The second is actually another patent. Everyone wants to solve the problem by being the “house of master data.” So, you end up with many master data systems with copies of this data, and you don’t know where it originates. Therefore, the end users may not be able to trust it. It’s obviously inefficient, and it creates silos, etc. So, our second patent is very focused on virtualizing data so that we can point back to where it came from and maintain much of its provenance to make choices on it.
Verto is doing both of those things during the data ingestion process so that when we make this data available to end users, whether those are administrative, policymakers/decision makers, or it’s in the clinical domain. We’re equipping them with the right information to make choices. In the future, if anything is predictive, we can point back to why those predictions were made. We’re putting interpretation at the forefront right away instead of trying to prove an algorithm can perform in itself because healthcare is human, and humans need to be able to interpret regardless of how accurate it is.
I would say, this is how we’re tackling these problems. There are a lot of other things we’re doing with clients right now, like ingesting these healthcare source systems data and applying these patents to get it to a point where their policymakers can make choices. We are doing this in real-time, and I think it will make an impact.
Q: Where do you see the application of AI in Healthcare over the next ten years?
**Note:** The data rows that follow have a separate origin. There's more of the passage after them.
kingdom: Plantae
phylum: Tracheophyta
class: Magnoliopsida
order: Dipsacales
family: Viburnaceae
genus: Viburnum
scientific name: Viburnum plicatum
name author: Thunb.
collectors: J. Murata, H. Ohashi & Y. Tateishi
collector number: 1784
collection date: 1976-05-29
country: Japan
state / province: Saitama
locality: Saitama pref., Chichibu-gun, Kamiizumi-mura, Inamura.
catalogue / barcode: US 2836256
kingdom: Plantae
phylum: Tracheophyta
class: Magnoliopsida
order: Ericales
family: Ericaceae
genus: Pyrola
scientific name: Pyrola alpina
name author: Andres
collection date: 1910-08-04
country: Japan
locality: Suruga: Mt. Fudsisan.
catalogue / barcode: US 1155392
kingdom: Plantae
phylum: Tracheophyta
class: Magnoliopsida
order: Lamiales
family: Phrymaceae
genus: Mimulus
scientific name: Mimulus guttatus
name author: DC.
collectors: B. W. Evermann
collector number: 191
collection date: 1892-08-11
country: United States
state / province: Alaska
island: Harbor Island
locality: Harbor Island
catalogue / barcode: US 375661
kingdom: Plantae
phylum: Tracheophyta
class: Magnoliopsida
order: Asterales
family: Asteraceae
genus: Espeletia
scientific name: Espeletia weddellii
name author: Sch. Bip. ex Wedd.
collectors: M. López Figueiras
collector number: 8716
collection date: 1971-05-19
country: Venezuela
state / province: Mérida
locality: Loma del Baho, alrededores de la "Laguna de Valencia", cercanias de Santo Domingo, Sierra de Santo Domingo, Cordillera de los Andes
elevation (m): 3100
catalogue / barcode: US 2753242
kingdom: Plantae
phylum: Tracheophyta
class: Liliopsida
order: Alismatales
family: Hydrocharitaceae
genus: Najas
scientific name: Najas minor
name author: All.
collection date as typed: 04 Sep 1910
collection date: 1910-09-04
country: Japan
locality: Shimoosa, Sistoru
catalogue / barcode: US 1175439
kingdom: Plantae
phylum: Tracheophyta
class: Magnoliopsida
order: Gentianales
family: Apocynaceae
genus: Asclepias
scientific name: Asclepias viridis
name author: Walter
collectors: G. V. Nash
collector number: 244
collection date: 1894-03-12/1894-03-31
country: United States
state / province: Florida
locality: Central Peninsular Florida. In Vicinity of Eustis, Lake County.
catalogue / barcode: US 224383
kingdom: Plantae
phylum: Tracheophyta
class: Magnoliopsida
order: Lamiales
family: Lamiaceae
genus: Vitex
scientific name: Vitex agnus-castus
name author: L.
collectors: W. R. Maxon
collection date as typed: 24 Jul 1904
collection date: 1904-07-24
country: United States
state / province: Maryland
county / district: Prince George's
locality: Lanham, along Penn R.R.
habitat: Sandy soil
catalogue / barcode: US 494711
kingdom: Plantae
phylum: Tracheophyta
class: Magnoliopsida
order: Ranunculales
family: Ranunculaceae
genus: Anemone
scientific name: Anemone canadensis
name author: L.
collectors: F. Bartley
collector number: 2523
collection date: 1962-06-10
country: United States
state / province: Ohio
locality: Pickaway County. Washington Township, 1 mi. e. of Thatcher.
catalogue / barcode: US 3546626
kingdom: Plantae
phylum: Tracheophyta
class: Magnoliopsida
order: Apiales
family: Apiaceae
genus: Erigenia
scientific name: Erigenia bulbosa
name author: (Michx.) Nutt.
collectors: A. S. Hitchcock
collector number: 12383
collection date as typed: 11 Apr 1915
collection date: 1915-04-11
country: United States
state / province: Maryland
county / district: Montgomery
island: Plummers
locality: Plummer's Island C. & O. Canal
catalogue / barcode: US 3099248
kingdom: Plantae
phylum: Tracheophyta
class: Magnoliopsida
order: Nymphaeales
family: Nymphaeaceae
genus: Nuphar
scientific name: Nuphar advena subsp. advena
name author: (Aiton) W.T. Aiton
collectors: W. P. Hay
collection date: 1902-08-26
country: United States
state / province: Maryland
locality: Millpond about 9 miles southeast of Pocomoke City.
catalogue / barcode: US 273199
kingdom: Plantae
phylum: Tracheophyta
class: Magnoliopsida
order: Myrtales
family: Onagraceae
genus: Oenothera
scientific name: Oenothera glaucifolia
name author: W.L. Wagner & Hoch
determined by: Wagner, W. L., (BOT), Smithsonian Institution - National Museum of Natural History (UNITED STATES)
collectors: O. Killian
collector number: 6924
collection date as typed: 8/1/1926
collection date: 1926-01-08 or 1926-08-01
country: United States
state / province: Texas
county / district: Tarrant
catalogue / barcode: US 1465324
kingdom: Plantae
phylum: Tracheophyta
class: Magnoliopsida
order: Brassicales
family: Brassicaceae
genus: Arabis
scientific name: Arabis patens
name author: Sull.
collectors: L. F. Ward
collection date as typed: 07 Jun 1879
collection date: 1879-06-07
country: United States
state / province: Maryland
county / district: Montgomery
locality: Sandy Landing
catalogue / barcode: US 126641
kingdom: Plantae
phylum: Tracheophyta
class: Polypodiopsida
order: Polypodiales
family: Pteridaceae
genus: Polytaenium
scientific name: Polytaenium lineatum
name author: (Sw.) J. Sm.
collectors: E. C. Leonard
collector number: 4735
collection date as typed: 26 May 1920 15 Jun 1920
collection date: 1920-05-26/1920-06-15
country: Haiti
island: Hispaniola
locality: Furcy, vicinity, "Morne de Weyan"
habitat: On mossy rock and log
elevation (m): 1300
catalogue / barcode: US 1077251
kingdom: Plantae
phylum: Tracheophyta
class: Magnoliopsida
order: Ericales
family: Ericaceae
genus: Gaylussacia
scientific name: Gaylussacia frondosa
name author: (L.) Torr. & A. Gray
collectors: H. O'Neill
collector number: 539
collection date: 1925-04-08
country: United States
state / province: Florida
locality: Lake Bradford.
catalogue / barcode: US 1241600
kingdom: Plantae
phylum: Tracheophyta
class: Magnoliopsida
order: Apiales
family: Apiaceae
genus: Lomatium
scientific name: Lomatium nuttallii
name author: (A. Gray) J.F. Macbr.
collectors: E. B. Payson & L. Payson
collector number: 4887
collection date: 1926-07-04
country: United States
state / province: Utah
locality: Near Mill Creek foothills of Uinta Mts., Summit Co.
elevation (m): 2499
Are there any rumblings in the industry we should keep an ear to the ground for?
A: Ideally, there is some form of generative AI. I’m not opposed to that, but I think what’s going to happen is we need to be aware of the regulation coming down the pipeline and plan for it. It doesn’t need to necessarily be a blocker to innovation if we acknowledge that it’s there for a reason. So, I think people will wake up to that in the next ten years. We will start to see policies coming out. In fact, the Cures Act just recently released HTI-1, which calls for the transparency of any algorithms that drive decision making. I think that’s one of many that are going to come down the pipe. Instead of being reactive, we should be thinking, “Well, there’s a reason this is happening.” The algorithms of the future will be able to address that.
I think if we’re getting a little more excited about things outside of regulation – which has become more mature in the past 24 months – there has been so much attention on language, large language models, and how we’re using language as a way to represent knowledge and apply knowledge.. I don’t have to get into the specifics on how that works, but that’s really just an understanding of language patterns, and it’s through billions of documents that have been ingested by these algorithms.
We’ve also started to see things like autonomous vehicles and all these other spaces where vision is being used. So, I can see a world in 10, maybe a little more than ten years, where these modalities come together and start to really drive multimodal decision-making. Not just based on some progress note but also based on the radiology report or the image itself. That’s already happening but in isolation.
Bringing these things together to tell the story of a patient is when things become really powerful.
My hope is that we move in that direction. I’m sure people are already working on a multimodal approach, and you’re starting to see architectures based on that. So, there’s the mixture of experts architecture, where depending on the task, the type of data and what you’re trying to convey, there’s a mixture of “experts” that you would consult. Experts being these algorithms.
I think that’s where we could go, but I want to stress right now that it is a long road to that, and our focus is making the best use of healthcare data, using AI to do so, so that we can forge that future.